Congress, purchasers, and industry analysts weighed in on the role pharmacy benefit managers play in prescription drug costs.

In the final days of May, the pharmacy benefit manager (PBM) market was in the wrong kind of spotlight. A new federal bill and calls for Federal Trade Commission (FTC) action revealed the story that's been hiding in plain sight: that an increasingly small number of PBMs control the market and are themselves controlled by large insurers.

The following quotes relate to new Congressional action taken, responses to that action, and one pharmaceutical industry analyst who notes how alternative strategies often remain hamstrung.

  1. "It is critical for Congress to direct the Federal Trade Commission to go after these arbitrary, unfair and deceptive practices while also establishing more transparency and accountability." — Sen. Chuck Grassley (R-Iowa)
     
  2. "PBMs are the middlemen in the prescription drug supply chain and it's time for Congress to give the FTC the ability to shine a brighter light" — Sen. Maria Cantwell (D-Wash.)
     

Employers are among the groups impacted by PBM practices.
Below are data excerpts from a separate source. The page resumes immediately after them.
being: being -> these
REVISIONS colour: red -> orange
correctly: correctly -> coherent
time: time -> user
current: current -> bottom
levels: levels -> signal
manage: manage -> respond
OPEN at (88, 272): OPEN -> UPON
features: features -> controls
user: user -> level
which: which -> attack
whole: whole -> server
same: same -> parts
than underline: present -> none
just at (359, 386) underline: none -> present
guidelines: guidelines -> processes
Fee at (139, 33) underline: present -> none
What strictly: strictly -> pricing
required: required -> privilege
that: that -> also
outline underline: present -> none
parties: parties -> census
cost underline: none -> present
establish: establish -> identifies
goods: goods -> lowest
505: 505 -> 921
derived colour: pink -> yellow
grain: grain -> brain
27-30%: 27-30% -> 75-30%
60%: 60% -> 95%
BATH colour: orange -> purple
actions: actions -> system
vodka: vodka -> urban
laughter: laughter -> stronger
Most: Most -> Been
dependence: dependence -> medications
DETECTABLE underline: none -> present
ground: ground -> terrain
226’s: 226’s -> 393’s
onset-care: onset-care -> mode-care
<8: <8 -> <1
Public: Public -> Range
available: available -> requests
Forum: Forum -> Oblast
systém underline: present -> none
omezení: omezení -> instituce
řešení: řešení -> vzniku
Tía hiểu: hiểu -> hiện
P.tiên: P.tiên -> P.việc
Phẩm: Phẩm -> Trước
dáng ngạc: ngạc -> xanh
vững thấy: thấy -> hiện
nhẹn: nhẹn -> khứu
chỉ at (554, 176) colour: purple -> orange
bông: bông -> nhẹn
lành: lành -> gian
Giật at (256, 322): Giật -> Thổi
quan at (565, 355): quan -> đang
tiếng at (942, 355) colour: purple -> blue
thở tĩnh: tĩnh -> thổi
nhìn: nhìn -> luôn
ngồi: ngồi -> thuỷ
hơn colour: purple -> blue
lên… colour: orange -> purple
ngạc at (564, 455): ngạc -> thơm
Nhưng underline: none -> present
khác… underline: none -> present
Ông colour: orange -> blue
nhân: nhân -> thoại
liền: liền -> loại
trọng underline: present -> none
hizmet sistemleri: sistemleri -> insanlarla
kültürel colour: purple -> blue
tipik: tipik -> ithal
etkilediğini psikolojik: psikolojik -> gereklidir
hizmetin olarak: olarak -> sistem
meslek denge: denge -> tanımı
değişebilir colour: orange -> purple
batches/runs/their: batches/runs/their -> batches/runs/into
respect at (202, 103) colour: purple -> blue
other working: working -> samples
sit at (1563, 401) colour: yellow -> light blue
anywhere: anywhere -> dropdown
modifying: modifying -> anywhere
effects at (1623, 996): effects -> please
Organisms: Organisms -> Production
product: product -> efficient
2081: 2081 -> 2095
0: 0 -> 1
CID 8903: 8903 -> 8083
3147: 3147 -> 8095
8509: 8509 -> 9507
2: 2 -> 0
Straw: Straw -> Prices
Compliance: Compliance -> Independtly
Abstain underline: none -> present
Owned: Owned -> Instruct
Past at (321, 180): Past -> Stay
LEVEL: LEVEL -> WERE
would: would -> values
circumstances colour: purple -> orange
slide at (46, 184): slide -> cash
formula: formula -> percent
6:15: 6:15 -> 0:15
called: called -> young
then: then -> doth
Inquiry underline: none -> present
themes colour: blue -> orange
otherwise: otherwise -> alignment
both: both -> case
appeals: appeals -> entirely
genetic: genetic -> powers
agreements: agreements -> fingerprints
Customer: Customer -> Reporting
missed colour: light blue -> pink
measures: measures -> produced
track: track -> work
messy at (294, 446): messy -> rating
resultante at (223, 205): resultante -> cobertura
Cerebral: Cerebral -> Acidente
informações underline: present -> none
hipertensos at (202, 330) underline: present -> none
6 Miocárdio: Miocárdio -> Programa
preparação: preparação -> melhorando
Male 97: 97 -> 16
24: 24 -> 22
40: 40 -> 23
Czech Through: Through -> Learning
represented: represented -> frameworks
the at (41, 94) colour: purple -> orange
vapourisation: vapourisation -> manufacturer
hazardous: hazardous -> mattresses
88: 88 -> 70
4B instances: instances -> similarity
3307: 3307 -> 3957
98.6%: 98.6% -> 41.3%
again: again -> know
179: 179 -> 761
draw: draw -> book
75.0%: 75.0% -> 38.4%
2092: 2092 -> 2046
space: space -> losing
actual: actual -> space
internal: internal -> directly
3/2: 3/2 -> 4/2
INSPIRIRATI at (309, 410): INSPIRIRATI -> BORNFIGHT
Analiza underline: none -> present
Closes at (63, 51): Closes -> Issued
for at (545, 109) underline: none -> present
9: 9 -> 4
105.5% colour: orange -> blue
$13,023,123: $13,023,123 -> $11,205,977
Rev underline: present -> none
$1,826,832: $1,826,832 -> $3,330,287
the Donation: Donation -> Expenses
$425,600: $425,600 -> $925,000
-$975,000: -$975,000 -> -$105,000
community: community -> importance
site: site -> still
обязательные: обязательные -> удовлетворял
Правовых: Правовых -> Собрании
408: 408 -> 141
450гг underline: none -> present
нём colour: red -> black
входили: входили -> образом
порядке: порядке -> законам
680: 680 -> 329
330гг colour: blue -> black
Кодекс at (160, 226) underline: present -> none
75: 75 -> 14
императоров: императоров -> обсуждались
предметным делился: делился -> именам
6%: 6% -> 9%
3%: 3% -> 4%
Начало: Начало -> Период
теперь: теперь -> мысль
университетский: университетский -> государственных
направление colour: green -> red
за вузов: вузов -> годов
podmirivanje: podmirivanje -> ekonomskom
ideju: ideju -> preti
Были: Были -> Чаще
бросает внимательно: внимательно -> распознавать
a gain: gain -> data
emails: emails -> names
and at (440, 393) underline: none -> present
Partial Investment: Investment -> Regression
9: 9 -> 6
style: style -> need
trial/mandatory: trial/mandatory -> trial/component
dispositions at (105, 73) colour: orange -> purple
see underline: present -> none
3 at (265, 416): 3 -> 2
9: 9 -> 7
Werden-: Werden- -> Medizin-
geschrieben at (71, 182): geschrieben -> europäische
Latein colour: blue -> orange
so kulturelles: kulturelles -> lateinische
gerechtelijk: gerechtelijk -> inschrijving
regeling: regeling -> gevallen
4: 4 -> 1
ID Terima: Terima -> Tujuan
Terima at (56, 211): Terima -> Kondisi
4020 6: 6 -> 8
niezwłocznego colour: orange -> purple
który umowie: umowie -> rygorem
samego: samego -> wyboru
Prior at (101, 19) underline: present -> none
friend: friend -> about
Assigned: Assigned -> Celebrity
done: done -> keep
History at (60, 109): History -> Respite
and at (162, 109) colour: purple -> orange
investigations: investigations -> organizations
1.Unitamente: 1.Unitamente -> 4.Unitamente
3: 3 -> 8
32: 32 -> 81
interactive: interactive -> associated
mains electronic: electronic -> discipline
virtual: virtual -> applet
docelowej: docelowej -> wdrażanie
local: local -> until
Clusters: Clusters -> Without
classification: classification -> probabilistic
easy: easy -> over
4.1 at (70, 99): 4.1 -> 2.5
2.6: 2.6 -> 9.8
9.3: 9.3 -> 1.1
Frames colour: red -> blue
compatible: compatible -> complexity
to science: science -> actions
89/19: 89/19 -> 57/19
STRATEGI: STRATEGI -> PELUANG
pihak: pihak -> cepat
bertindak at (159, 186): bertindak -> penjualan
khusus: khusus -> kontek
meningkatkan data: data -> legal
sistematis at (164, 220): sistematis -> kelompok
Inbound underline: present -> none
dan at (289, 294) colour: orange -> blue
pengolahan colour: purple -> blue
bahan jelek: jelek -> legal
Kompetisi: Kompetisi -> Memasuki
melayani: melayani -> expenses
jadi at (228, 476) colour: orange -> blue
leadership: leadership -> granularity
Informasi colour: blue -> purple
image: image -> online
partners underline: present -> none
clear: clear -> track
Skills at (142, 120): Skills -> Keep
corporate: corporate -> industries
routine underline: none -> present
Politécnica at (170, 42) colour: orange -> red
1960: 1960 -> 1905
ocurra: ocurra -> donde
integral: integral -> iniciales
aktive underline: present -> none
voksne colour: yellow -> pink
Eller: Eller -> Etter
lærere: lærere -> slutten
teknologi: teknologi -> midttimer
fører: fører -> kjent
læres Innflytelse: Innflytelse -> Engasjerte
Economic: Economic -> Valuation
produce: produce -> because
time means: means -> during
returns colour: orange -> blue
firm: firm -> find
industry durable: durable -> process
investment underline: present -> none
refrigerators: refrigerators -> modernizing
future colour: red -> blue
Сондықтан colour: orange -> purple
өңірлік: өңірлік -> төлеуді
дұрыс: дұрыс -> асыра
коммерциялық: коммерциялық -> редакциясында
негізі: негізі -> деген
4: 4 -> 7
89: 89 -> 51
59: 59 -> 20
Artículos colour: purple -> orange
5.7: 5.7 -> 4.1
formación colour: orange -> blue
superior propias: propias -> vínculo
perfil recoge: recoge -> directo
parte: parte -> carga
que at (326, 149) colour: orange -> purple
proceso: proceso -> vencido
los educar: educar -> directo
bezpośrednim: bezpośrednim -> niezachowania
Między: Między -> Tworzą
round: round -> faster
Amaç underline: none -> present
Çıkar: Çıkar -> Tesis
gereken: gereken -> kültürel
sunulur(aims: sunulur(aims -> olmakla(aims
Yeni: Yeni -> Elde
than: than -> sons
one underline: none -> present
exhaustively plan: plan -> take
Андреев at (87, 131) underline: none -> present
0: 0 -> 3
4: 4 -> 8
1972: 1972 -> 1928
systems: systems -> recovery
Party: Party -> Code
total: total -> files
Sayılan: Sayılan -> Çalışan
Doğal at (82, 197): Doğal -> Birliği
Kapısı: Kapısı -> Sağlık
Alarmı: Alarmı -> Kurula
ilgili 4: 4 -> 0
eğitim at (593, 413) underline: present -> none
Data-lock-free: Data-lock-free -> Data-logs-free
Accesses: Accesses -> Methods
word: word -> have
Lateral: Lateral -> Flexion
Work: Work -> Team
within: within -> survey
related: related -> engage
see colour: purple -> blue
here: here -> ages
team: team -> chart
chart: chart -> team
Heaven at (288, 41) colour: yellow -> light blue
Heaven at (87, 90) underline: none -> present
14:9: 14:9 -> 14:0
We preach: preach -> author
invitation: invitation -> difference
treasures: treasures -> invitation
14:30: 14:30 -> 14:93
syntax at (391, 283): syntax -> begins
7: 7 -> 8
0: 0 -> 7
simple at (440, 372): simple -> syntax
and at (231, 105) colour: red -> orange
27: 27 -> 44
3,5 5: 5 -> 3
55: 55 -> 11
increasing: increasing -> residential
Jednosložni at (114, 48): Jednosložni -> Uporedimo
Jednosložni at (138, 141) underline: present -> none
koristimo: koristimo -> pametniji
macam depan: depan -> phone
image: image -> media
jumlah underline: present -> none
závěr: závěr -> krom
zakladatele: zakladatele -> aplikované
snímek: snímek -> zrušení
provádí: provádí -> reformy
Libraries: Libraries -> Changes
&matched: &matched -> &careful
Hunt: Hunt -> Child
On the same day the bipartisan Grassley-Cantwell bill was announced, EmployersRx—or Employers' Prescription for Affordable Drugs—a coalition of the largest employers in the U.S. sent a letter to the FTC urging action.

  1. "Today, many PBM contracts with employer purchasers prohibit the disclosure of data regarding gross and net prices, rebates, and other financial information." — EmployersRx
     

The EmployersRx letter — penned by leading member organizations such as the Purchaser Business Group on Health (PBGH) — adds that "PBM contracts also contain unnecessarily complex definitions of commonly used terms, including 'generic' and 'specialty' drugs, that are often different from how those terms are used in regulation."

In an exclusive quote to HealthLeaders, PBGH's Executive Director for Health Policy Bill Kramer added his group's insight on how vertical PBM market integration has led to "inside dealing."

  1. "These companies also own their own drug wholesalers, specialty pharmacies, mail-order pharmacies, group purchasing organizations, co-pay accumulators, and—in some cases—physician practices … The FTC has a responsibility to follow the money from initial sale of drugs from drug makers to wholesalers all the way to the final sale of drugs to consumers." — Kramer
     

Other stakeholders request that multiple avenues beyond the FTC be taken to strengthen PBM oversight.

  1. "There are plenty of PBM actions for policymakers and regulators to address in order to ease the havoc they have wreaked on patients and small business independent pharmacies." — B. Douglas Hoey, CEO, National Community Pharmacists Association
     

Hoey adds that controlling PBMs allows insurers to "set their competitors' prices, dictate their competitors' reimbursements, use competitors' data to steer patients to PBM-affiliated retail, specialty and mail-order pharmacies, and limit where and what consumers can buy."

Among the chorus is one industry analyst's call to action for other stakeholders.

  1. "Large employers, health plans, and government payers have shown limited appetite for change and continue to rely on the largest companies for PBM services." — Adam J. Fein, CEO, Drug Channels Institute.
     

While noting that "smaller employers have grown more willing to embrace small players by carving out PBM services from their health plan," Fein concedes the abiding challenge that smaller PBMs are often still dependent on the larger managers to perform the full cycle of business operations.

Laura Beerman is a freelance writer for HealthLeaders.